I've been doing some performance testing in order to improve the performance of a pet project I'm writing. It's a very number-crunching intensive application, so I've been playing with Numpy as a way of improving computational performance.
However, the result from the following performance tests were quite surprising....
Test Source Code (Updated with test cases for hoisting and batch submission)
import timeit
numpySetup = """
import numpy
left = numpy.array([1.0,0.0,0.0])
right = numpy.array([0.0,1.0,0.0])
"""
hoistSetup = numpySetup +'hoist = numpy.cross\n'
pythonSetup = """
left = [1.0,0.0,0.0]
right = [0.0,1.0,0.0]
"""
numpyBatchSetup = """
import numpy
l = numpy.array([1.0,0.0,0.0])
left = numpy.array([l]*10000)
r = numpy.array([0.0,1.0,0.0])
right = numpy.array([r]*10000)
"""
pythonCrossCode = """
x = ((left[1] * right[2]) - (left[2] * right[1]))
y = ((left[2] * right[0]) - (left[0] * right[2]))
z = ((left[0] * right[1]) - (left[1] * right[0]))
"""
pythonCross = timeit.Timer(pythonCrossCode, pythonSetup)
numpyCross = timeit.Timer ('numpy.cross(left, right)' , numpySetup)
hybridCross = timeit.Timer(pythonCrossCode, numpySetup)
hoistCross = timeit.Timer('hoist(left, right)', hoistSetup)
batchCross = timeit.Timer('numpy.cross(left, right)', numpyBatchSetup)
print 'Python Cross Product : %4.6f ' % pythonCross.timeit(1000000)
print 'Numpy Cross Product : %4.6f ' % numpyCross.timeit(1000000)
print 'Hybrid Cross Product : %4.6f ' % hybridCross.timeit(1000000)
print 'Hoist Cross Product : %4.6f ' % hoistCross.timeit(1000000)
# 100 batches of 10000 each is equivalent to 1000000
print 'Batch Cross Product : %4.6f ' % batchCross.timeit(100)
Original Results
Python Cross Product : 0.754945
Numpy Cross Product : 20.752983
Hybrid Cross Product : 4.467417
Final Results
Python Cross Product : 0.894334
Numpy Cross Product : 21.099040
Hybrid Cross Product : 4.467194
Hoist Cross Product : 20.896225
Batch Cross Product : 0.262964
Needless to say, this wasn't the result I expected.
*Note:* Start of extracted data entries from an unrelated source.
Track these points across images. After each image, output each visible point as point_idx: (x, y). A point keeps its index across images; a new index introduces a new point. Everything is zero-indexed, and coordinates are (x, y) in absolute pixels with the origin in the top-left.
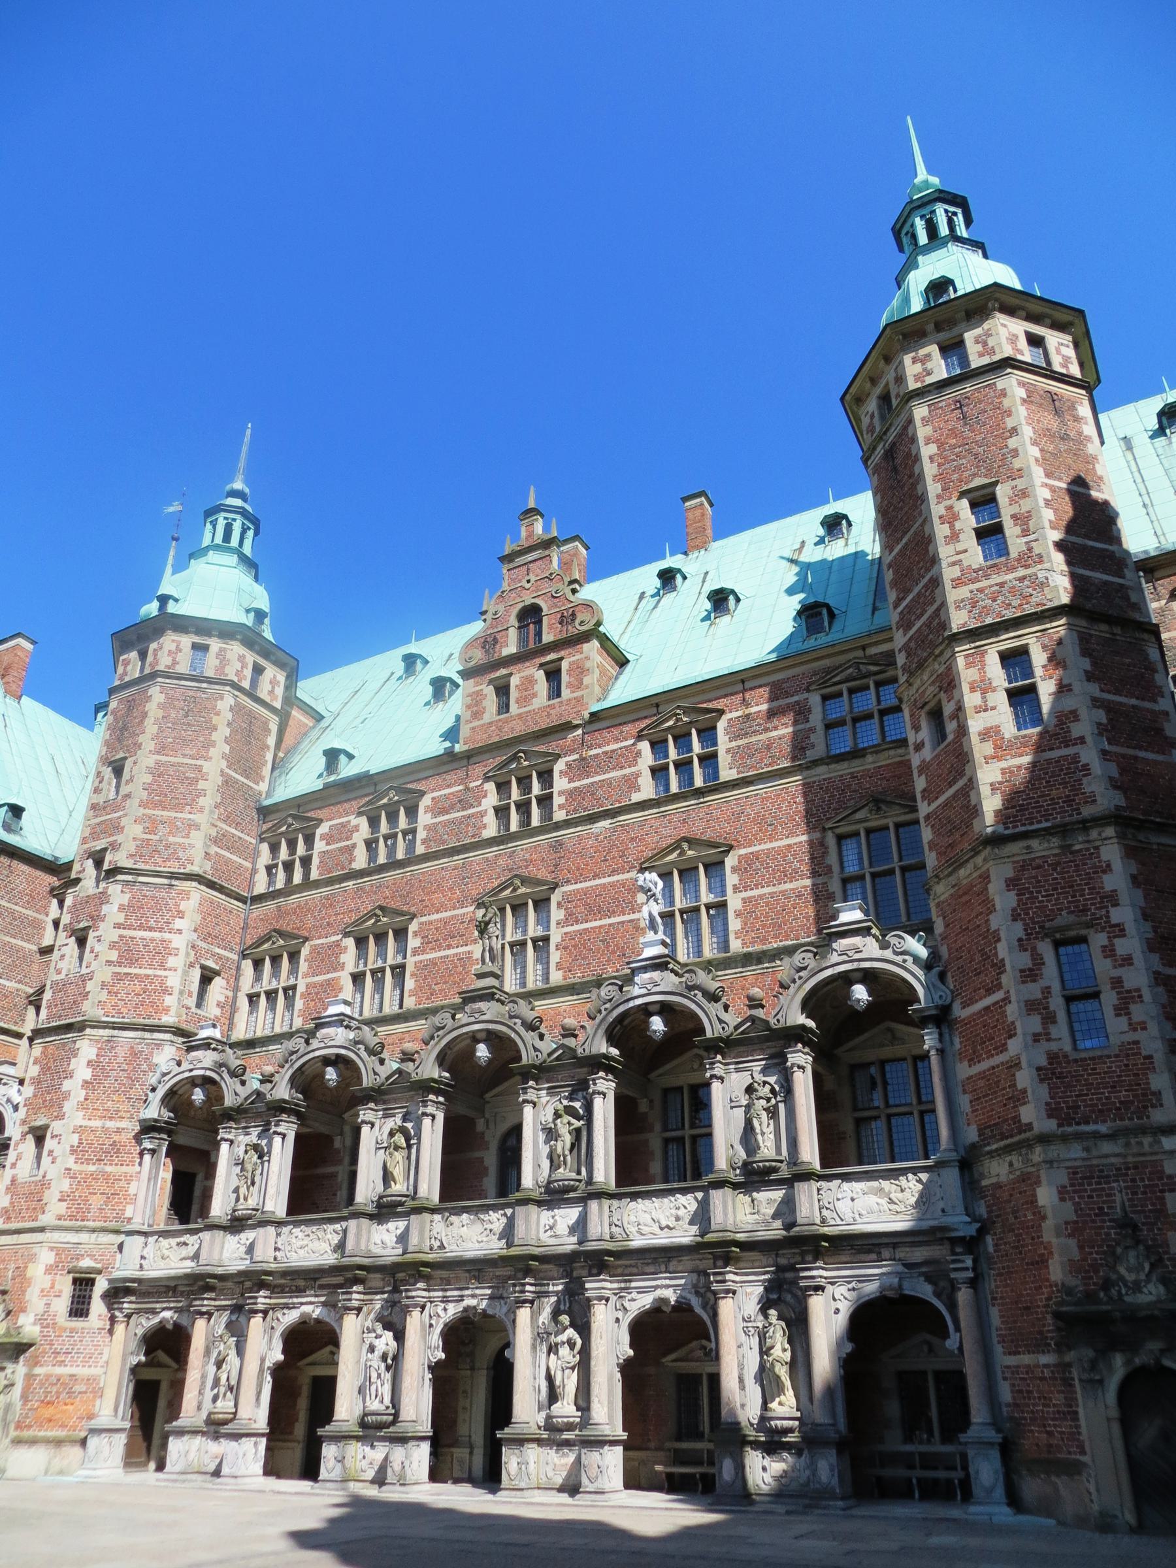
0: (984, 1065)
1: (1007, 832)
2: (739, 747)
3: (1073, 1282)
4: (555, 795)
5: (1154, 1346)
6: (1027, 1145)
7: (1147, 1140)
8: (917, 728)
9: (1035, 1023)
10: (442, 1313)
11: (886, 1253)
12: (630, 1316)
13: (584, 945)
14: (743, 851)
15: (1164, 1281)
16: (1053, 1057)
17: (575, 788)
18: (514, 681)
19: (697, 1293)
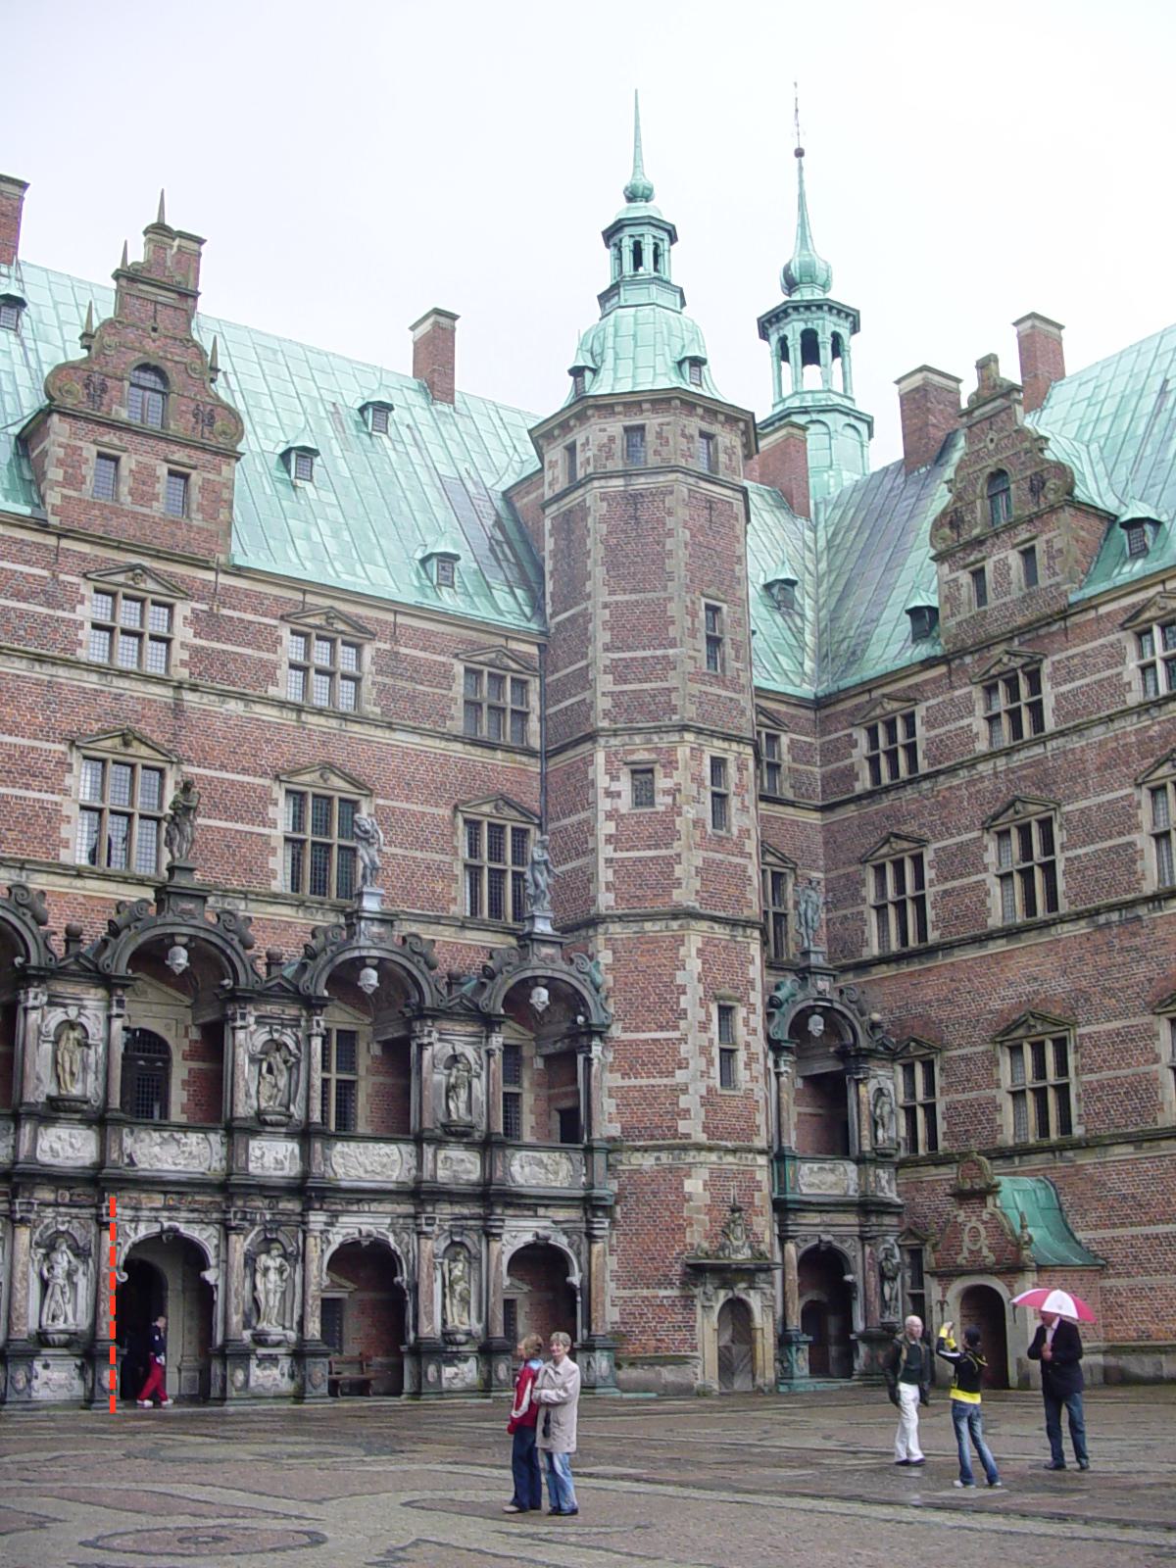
0: (644, 1082)
1: (702, 911)
2: (385, 685)
3: (705, 1245)
4: (175, 645)
5: (743, 1285)
6: (684, 1148)
7: (750, 1156)
8: (614, 778)
9: (702, 1063)
10: (132, 1234)
11: (541, 1211)
12: (334, 1247)
13: (206, 843)
14: (381, 802)
15: (751, 1247)
16: (709, 1090)
17: (203, 648)
18: (128, 463)
19: (394, 1232)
The pure Python version performs almost 30x faster than Numpy. Numpy performance in other tests has been better than the Python equivalent (which was the expected result).
So, I've got two related questions:
- Can anyone explain why NumPy is performing so poorly in this case?
- Is there something I can do to fix it?